Extracted entries

|---|

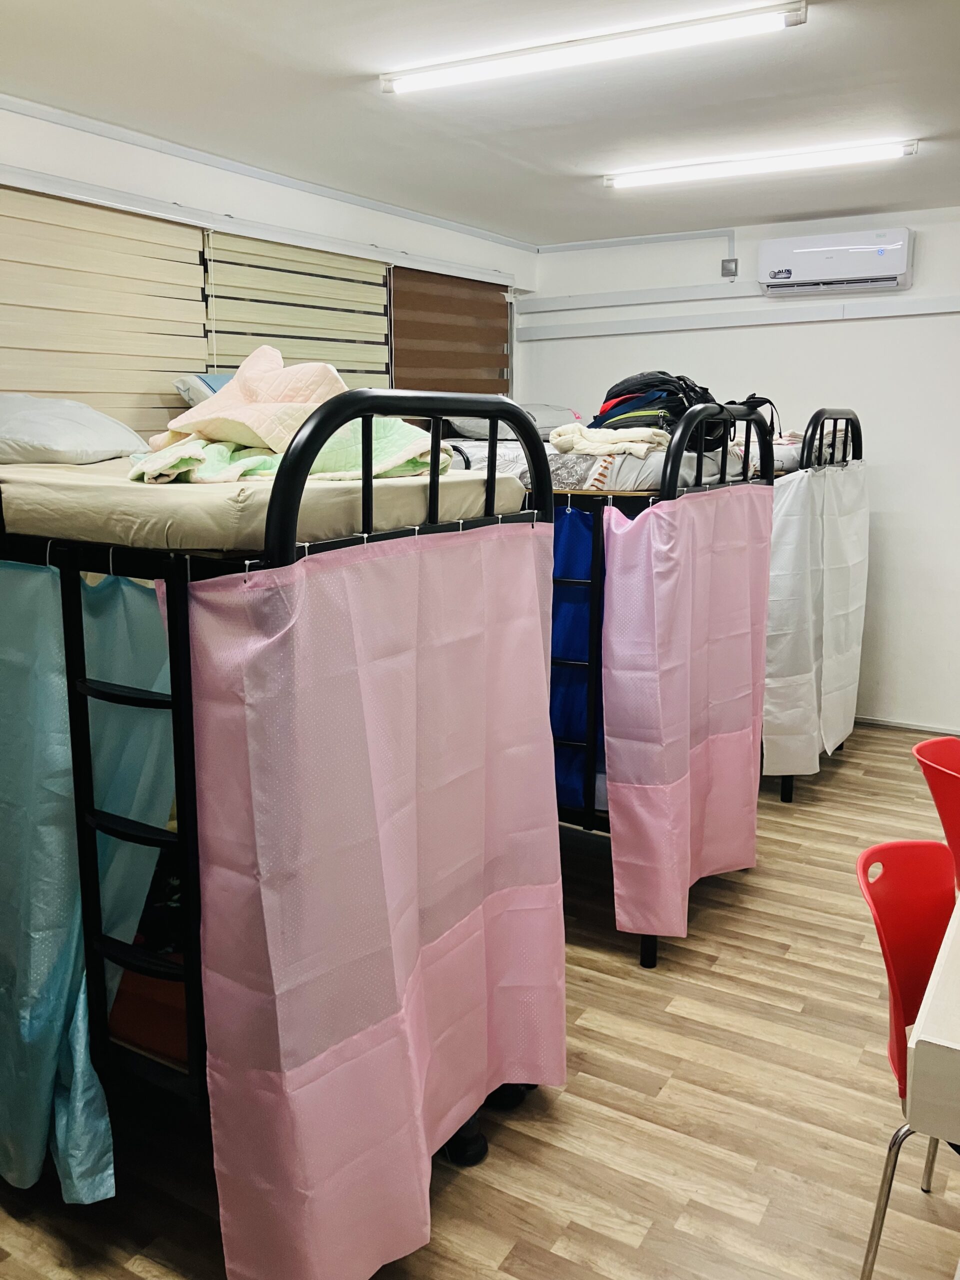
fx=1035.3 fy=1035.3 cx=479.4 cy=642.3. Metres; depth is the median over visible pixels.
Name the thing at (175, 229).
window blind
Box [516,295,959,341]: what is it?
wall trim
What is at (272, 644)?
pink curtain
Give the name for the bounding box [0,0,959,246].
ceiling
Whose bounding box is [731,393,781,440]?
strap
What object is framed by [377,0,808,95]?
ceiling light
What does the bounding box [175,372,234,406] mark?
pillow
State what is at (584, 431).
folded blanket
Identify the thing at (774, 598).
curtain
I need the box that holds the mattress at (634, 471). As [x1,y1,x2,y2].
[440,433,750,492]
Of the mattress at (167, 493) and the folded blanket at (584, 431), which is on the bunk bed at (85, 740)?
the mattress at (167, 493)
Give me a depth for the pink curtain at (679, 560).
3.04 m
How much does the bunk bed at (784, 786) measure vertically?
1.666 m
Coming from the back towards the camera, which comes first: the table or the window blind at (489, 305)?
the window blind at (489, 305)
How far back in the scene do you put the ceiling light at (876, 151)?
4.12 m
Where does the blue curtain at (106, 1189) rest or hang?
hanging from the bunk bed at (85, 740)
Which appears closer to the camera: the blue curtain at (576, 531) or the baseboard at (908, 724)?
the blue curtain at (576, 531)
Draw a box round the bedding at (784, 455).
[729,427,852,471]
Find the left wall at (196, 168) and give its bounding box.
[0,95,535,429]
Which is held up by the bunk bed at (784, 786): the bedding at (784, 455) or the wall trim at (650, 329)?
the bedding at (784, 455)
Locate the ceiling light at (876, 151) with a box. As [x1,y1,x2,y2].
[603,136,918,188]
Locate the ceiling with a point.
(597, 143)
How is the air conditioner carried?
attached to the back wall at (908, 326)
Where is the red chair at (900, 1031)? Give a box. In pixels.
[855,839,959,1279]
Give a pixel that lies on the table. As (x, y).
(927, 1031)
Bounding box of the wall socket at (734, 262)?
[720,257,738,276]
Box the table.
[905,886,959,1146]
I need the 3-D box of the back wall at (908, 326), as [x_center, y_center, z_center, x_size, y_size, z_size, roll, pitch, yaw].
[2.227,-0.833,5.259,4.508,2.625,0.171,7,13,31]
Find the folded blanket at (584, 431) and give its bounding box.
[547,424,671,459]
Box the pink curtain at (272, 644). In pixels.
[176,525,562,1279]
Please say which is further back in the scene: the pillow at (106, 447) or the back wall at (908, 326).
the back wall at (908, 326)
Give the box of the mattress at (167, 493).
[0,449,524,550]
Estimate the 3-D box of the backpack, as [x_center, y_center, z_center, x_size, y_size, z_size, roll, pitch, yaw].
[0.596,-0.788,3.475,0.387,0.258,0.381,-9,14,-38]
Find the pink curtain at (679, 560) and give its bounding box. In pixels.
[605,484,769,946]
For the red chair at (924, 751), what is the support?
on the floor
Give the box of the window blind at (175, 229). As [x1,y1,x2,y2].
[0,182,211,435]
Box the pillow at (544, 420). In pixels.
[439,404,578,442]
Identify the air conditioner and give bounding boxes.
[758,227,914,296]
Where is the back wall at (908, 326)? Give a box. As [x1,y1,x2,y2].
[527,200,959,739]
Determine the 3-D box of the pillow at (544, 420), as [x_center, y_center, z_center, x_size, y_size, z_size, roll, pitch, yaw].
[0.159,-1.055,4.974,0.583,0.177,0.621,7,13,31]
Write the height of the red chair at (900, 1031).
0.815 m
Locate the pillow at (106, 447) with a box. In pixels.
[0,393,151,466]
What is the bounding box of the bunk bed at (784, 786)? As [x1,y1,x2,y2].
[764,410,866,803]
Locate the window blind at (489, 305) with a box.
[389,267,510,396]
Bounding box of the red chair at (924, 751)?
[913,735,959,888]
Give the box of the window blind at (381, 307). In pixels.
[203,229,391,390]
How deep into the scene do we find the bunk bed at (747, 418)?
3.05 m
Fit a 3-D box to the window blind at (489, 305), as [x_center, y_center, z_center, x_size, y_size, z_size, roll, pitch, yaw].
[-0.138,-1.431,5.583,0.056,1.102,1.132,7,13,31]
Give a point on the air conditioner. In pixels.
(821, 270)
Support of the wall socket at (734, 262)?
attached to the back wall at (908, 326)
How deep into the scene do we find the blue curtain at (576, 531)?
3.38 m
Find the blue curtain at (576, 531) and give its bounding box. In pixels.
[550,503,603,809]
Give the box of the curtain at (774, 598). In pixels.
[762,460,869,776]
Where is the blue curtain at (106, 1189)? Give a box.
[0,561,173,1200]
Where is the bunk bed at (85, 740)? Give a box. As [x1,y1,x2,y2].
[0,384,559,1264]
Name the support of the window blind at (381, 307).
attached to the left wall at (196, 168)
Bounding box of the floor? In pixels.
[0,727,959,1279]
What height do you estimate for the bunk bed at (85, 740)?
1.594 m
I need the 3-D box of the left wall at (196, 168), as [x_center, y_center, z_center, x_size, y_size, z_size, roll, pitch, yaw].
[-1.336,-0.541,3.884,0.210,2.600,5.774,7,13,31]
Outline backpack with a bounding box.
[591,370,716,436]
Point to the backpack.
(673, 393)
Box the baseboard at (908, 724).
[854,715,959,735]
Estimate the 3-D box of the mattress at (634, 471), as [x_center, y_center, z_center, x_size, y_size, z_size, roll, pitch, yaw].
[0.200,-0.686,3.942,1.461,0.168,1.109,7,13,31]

|---|

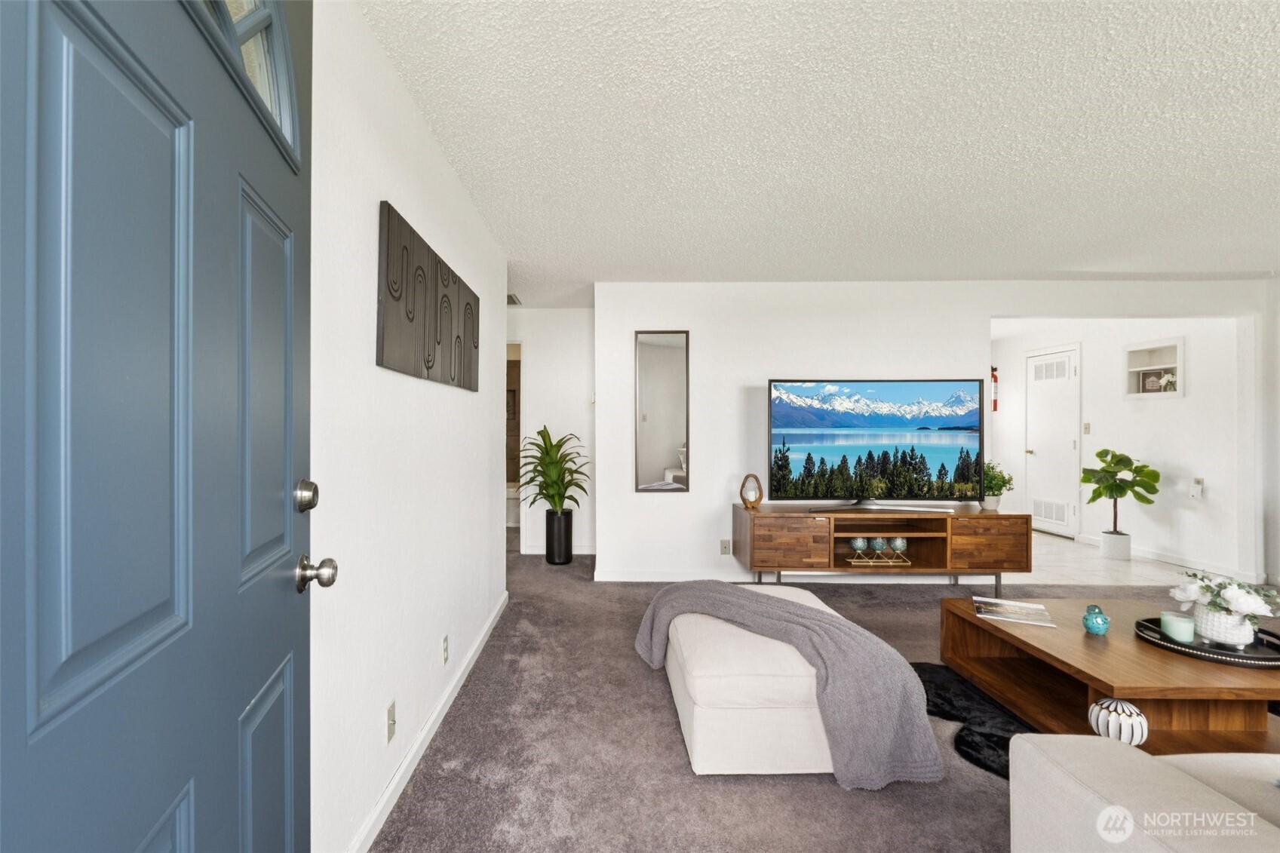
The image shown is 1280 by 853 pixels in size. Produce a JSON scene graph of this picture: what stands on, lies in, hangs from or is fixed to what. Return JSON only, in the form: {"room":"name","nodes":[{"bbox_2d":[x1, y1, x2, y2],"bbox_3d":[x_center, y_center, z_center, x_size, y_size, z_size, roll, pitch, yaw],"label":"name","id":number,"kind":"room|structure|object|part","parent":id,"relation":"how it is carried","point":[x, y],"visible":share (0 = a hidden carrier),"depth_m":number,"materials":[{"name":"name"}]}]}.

|---|

What the task asks
Scan the data above and report each line in which "visible" is present.

Problem solution
fx=1035.3 fy=1035.3 cx=479.4 cy=642.3. Metres; depth is the median over visible pixels.
The image shown is 1280 by 853 pixels in size. Produce a JSON scene graph of this picture: what stands on, lies in, hangs from or is fixed to what. Return JSON only, in the form: {"room":"name","nodes":[{"bbox_2d":[x1, y1, x2, y2],"bbox_3d":[x_center, y_center, z_center, x_size, y_size, z_size, roll, pitch, yaw],"label":"name","id":number,"kind":"room|structure|object|part","parent":id,"relation":"how it is carried","point":[x, y],"visible":share (0 = a hidden carrier),"depth_m":number,"materials":[{"name":"name"}]}]}.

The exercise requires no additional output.